| Exercise materials |

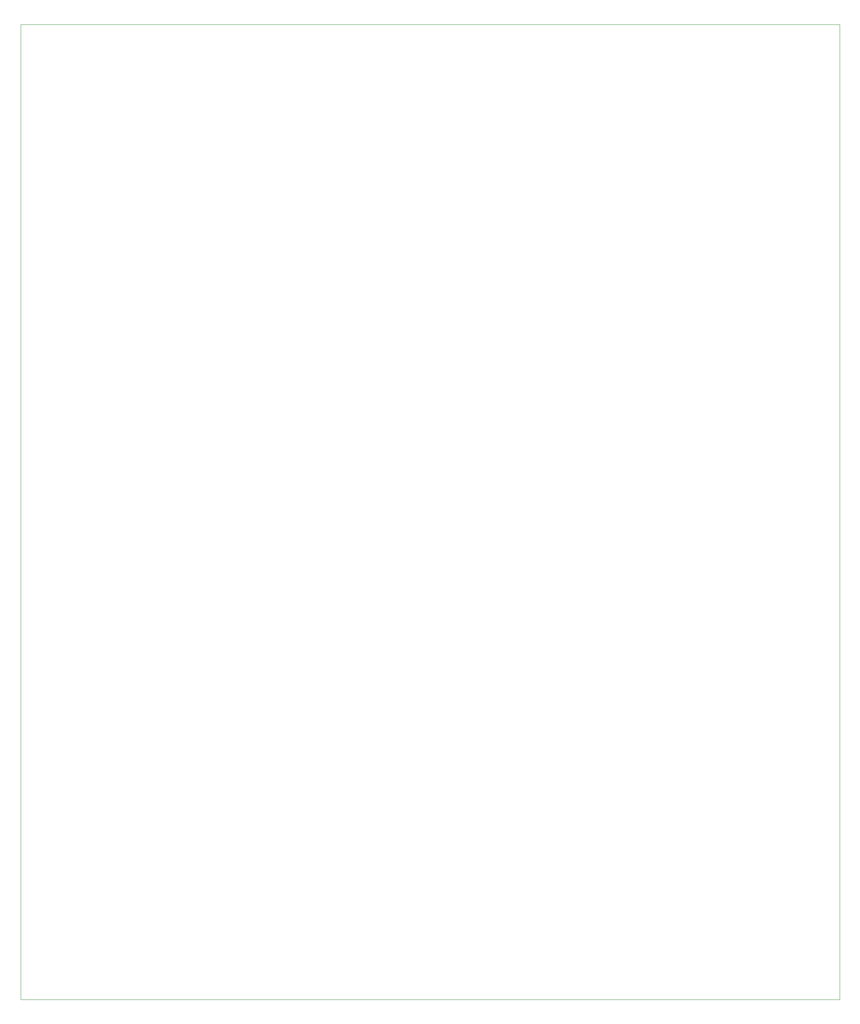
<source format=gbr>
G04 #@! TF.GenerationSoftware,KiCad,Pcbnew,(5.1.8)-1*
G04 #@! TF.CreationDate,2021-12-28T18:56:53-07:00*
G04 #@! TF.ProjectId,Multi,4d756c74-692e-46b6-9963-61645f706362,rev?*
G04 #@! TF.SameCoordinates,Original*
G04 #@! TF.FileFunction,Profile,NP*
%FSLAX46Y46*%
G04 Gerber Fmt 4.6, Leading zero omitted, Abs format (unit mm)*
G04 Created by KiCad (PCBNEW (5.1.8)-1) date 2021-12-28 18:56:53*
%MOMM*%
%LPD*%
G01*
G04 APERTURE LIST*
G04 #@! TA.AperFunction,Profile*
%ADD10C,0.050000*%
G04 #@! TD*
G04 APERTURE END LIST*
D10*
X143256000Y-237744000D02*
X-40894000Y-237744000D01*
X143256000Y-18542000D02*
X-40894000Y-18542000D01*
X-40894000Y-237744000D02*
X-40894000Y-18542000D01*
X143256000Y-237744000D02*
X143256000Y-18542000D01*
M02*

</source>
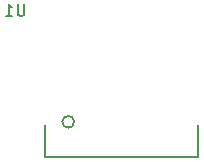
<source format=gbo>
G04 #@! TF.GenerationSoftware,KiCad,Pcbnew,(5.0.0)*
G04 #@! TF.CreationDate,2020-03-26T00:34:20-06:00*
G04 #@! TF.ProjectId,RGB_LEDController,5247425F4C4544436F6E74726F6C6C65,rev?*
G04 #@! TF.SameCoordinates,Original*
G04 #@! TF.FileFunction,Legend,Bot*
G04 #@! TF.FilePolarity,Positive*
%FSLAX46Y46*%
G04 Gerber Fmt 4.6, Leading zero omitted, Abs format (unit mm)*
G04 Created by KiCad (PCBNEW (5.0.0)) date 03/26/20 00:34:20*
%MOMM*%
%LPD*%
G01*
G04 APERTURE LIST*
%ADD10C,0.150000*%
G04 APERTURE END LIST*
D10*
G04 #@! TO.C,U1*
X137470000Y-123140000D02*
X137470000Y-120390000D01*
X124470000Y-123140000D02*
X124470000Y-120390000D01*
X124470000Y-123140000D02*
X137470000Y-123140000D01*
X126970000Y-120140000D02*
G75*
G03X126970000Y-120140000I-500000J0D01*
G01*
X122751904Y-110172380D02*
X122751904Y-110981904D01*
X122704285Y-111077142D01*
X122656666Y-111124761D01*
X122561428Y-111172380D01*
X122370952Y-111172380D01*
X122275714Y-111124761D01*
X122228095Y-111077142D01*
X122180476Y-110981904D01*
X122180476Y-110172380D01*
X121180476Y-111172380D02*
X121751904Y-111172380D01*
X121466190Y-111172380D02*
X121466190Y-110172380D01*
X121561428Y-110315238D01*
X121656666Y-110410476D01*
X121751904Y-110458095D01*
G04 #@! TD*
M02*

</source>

| Your assignment |
Each line of the data above containing the string "KiCad" is to be copied.

| Result of this exercise |
G04 #@! TF.GenerationSoftware,KiCad,Pcbnew,(5.1.8)-1*
G04 Created by KiCad (PCBNEW (5.1.8)-1) date 2021-12-28 18:56:53*
G04 #@! TF.GenerationSoftware,KiCad,Pcbnew,(5.0.0)*
G04 Created by KiCad (PCBNEW (5.0.0)) date 03/26/20 00:34:20*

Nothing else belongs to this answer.